Quote from: Doom;941278For the me, the big issue is 5e really, really doesn't need another class that primarily range attacks.

Well to be fair any class could go ranged if they wanted even in older versions of D&D. Either mundane stuff like slings and arrows, darts and thrown weapons. Or play lazer gun with wands of magic missile.

5e still has that. But now all the main caster classes have at least one at will ranged cantrip. Some arent very ranged. But there they are right out the gate. Though only the Sorcerer, Warlock and Wizard have any sort of broad selection.
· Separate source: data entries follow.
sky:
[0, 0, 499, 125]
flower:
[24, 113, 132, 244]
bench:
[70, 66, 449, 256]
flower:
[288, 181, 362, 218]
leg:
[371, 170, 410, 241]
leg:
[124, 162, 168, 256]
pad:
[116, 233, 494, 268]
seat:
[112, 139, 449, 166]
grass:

The only classes without are the Barbarian, Fighter, Monk, Paladin and Thief. The Ranger has a batch of range trick spells so YMMV if the Ranger is in column A or Column B or in between.

So three strongly with. Three or four minorly with, 5 or six without. The Artificer will bring that up to four strongly with.

tenbones

Quote from: mAcular Chaotic;941225Which UA stuff would you ban from your table?

It's not a case of "banning" simply because they exist. I think the UA stuff (generally) is a step in the wrong design direction of creating sub-classes where abilities are being ever segregated into things they shouldn't be. Omega's examples are spot-on. It's like they seem to decide arbitrarily what is a class vs. what is a background vs. what is an archetype - when they could create sub-systems that allow *all* of the classes to interact with these things without forcing them down a specific design path.

This is the same crap they did in 3.x/PF and branched off designwise into 4e. Both results were bad.